● **Information given**:
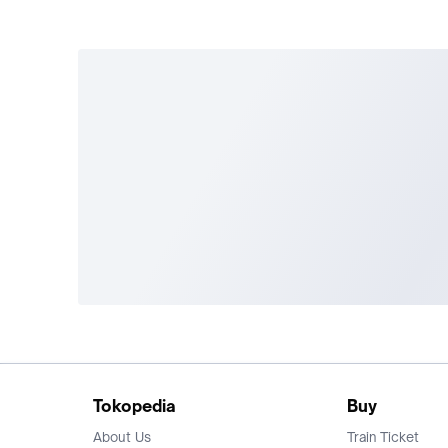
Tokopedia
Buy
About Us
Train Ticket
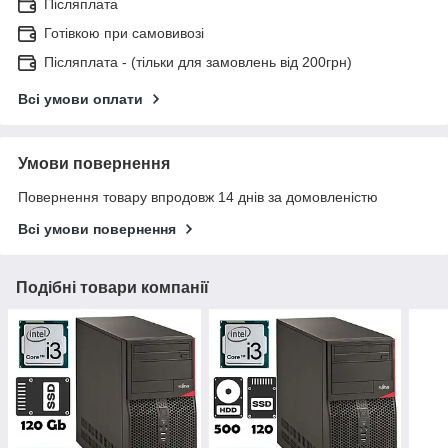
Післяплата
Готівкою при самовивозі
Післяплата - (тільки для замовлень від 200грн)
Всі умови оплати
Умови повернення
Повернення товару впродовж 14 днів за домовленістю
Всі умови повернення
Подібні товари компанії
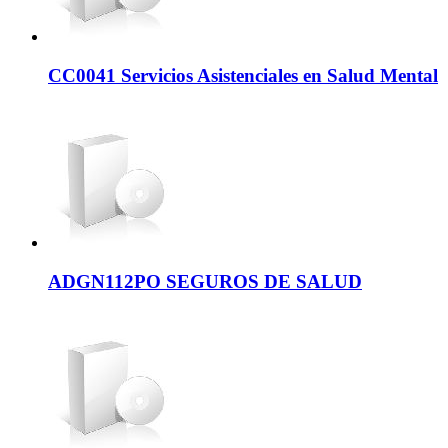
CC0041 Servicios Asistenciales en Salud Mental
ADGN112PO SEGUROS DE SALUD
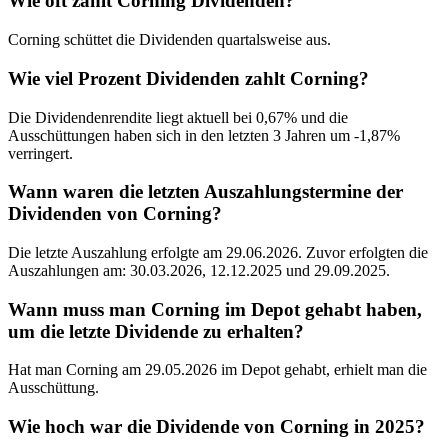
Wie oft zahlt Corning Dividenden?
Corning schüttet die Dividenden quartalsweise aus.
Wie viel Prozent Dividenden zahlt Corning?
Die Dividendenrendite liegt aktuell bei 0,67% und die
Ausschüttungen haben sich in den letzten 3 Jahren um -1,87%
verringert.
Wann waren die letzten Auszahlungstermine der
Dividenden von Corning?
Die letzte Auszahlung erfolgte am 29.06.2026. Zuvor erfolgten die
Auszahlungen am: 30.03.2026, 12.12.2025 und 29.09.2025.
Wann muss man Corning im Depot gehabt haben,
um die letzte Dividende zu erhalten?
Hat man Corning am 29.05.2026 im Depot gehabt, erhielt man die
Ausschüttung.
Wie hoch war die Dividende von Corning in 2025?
---
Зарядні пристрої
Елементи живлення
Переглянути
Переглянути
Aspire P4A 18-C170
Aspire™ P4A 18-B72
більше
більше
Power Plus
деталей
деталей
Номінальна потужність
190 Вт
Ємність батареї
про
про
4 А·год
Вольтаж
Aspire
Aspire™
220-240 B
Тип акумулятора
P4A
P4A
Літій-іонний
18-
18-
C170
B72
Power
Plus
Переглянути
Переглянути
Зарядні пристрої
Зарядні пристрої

● **Activity**: Return each line of the material that contains the word "Післяплата".

● **Response area**:
Післяплата
Післяплата - (тільки для замовлень від 200грн)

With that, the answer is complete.